### Exercise task A
According to the article on starting a business in Nigeria, which bodies are responsible for registering a business at the federal and state levels?
### Exercise task B
Using the article on starting a business in Nigeria, explain why an entrepreneur should develop a unique business model instead of replicating one from elsewhere.
### Exercise task C
Reproduce the passage of the article on starting a business in Nigeria between "In 2020, President" and "in detail below.", inclusive.

BEGIN Reading passage

Doing business in Africa’s most-populous nation comes with its own challenges, and you have to do due diligence and market research for your products and services before commencing operations. More often than not, entrepreneurs and investors want to replicate a successful business model from other locations, forgetting that there is a uniqueness that comes with the Nigerian market and consumers.

In 2020, President Muhammadu Buhari signed the Companies and Allied Matters Act (CAMA) into law, to ease doing business in Nigeria. This law is only an offshoot to starting a business in Nigeria which entails other intricacies that will be discussed in detail below.

1. Market Research

This is an important part of starting a business. Market research begins from the moment of business idea conception, getting to know if your idea will sell within the Nigerian market or appeal to consumers. Tech lawyer and founder, Adetola Onayemi revealed that Nigeria has 144 fintech apps but needs more to cater to its growing population. However, conducting in-depth market research on tech startups will help entrepreneurs realise which part of fintech has shortages that need to be filled.

Doing feasibility studies of business locations is also part of market research. Asking your potential customers a few questions about the problem they would like you to solve for them. This will help you understand the loopholes that your own business can plug. Also, your market research should cover competitors that currently exist in the market, get conversant with their products and services, and then draw up a plan for how your own business or product can stand out among them.

2. Business Plans

A ‘Nigerian Business Plan’ is what you need to help you scale the market. This business plan should outline marketing strategies for breaking into the Nigerian market and make consumers choose your product or patronise your business. As an entrepreneur, it is in your business interest to develop a unique business model that speaks to the common Nigerian and their current situation. Replicating a model that worked successfully in a European or Asian market may backfire when used in the Nigerian market.

Your business plan should include branding and launching, marketing, distribution, taxation, business registration and company executives, getting special licences, funding and business scaling.

3. Business Registration

When you have perfected your business plan, the first step in the implementation stage is registering your business. The Corporate Affairs Commission (CAC) at the federal level and the Chamber of Commerce at the state level are responsible for registering a business. 

The CAMA 2020 has restructured the process for business registration, however, the size of your company and business ventures is a huge consideration that can either hasten or delay your registration as a corporate company in Nigeria. For instance, small business gets incorporated because CAMA 2020 has streamlined its documentation and registration process while registering a corporation and NGO has become more cumbersome.

END Reading passage
BEGIN Entries shown

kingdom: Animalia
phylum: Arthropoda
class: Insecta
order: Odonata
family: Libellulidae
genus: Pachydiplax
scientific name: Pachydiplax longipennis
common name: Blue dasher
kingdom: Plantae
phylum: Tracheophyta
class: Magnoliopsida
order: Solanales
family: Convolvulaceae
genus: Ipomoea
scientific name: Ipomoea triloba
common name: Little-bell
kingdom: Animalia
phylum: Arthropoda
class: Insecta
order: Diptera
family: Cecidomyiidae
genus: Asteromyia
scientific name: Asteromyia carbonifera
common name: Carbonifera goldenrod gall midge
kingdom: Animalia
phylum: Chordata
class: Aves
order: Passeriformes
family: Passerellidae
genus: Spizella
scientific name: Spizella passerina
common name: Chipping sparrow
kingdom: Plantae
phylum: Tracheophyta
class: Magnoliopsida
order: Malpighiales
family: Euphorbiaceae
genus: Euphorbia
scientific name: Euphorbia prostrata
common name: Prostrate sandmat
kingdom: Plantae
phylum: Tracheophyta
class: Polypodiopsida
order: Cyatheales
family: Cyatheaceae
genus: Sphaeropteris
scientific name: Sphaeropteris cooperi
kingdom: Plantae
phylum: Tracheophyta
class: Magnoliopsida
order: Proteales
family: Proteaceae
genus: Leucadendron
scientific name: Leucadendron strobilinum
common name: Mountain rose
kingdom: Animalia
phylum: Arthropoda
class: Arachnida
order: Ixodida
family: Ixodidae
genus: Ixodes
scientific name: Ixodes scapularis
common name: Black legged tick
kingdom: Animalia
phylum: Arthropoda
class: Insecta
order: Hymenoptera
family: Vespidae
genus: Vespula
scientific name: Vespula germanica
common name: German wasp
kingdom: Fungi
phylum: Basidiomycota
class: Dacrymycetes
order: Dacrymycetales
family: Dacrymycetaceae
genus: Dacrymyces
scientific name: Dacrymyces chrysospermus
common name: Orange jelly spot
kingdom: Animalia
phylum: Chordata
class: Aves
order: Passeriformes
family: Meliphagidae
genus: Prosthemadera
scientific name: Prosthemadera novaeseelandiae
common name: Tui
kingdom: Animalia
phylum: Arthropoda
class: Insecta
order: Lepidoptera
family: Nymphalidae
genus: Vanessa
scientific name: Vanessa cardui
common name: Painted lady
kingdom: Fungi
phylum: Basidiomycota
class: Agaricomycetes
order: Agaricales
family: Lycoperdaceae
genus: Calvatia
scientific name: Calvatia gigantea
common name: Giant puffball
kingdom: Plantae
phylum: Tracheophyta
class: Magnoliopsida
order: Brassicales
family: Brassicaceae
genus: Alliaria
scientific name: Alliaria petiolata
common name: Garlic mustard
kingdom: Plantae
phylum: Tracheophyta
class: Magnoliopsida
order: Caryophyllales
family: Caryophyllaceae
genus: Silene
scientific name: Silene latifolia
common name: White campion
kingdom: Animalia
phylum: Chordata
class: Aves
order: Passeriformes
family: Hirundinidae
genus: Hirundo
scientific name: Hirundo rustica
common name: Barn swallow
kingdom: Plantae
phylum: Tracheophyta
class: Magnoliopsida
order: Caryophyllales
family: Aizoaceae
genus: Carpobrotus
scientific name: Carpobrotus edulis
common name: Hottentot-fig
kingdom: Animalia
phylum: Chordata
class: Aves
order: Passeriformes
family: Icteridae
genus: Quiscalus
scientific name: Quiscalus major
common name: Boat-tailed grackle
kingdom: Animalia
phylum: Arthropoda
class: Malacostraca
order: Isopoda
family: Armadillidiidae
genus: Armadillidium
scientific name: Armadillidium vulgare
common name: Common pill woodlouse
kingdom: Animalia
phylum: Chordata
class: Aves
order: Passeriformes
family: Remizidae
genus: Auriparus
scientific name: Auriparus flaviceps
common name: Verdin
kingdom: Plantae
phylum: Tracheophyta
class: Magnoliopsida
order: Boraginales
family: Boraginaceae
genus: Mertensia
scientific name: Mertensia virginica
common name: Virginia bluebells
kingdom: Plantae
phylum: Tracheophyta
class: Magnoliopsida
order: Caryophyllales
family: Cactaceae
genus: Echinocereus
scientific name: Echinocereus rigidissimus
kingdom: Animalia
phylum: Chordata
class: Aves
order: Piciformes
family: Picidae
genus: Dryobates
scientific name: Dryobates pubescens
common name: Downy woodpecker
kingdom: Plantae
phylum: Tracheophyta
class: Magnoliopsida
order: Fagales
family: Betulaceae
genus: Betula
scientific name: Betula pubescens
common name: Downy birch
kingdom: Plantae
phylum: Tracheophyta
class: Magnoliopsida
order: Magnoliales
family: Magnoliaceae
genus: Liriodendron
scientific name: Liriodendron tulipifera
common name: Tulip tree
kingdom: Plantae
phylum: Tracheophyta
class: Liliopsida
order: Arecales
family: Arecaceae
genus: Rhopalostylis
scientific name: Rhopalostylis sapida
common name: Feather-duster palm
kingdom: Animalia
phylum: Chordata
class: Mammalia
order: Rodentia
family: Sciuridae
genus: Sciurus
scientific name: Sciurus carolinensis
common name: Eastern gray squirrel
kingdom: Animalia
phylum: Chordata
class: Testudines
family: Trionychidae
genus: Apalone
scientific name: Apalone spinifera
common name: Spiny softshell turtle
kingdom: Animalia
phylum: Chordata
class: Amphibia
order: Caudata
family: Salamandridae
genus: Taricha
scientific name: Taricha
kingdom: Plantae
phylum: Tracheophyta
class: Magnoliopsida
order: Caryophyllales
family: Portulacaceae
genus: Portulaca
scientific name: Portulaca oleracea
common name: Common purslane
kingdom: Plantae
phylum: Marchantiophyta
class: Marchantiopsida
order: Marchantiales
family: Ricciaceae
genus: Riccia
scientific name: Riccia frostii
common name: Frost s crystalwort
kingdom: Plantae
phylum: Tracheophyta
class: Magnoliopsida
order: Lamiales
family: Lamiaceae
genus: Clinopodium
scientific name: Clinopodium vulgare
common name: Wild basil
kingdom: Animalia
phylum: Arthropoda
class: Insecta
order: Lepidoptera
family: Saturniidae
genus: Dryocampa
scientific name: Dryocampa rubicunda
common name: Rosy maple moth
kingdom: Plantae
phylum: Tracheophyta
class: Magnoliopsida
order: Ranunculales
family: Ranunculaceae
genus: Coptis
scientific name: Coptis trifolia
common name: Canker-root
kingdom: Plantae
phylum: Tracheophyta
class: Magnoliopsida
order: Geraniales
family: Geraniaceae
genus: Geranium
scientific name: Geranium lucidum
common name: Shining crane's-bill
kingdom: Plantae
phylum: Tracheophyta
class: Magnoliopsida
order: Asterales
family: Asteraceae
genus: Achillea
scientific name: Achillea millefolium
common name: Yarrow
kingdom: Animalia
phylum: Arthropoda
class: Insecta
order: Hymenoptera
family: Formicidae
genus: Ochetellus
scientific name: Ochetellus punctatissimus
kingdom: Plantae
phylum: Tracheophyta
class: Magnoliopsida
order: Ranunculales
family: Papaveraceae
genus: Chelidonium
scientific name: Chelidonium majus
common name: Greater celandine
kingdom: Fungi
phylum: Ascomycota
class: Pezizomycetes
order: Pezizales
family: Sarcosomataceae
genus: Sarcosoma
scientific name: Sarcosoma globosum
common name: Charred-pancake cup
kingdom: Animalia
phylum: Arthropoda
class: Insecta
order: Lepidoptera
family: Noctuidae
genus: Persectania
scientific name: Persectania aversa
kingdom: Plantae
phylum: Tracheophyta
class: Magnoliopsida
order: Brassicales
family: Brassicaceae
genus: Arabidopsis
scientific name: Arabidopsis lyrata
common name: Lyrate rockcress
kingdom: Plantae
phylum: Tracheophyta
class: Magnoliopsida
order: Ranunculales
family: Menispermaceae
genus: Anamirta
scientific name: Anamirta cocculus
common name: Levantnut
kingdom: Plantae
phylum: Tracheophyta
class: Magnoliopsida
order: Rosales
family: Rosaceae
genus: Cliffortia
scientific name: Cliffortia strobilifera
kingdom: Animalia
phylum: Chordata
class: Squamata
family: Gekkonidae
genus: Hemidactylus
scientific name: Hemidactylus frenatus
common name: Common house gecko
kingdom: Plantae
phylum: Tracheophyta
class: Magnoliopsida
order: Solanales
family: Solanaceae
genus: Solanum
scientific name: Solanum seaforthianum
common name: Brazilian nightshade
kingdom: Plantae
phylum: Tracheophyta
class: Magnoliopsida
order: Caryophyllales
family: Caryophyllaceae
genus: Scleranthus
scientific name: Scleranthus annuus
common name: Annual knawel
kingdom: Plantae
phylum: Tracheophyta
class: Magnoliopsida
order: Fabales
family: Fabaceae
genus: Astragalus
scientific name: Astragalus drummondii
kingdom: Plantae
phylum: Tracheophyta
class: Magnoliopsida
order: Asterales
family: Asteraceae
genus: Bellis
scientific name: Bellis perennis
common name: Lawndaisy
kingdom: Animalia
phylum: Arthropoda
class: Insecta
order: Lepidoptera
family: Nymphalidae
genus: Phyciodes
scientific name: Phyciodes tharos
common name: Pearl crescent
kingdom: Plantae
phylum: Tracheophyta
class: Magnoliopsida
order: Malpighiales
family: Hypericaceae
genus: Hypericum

END Entries shown

### Exercise response A
The Corporate Affairs Commission (CAC) registers businesses at the federal level, and the Chamber of Commerce does so at the state level.

### Exercise response B
The Nigerian market and its consumers have their own uniqueness, so the model should speak to the common Nigerian and their current situation. A model that worked successfully in a European or Asian market may backfire when used in Nigeria.

### Exercise response C
In 2020, President Muhammadu Buhari signed the Companies and Allied Matters Act (CAMA) into law, to ease doing business in Nigeria. This law is only an offshoot to starting a business in Nigeria which entails other intricacies that will be discussed in detail below.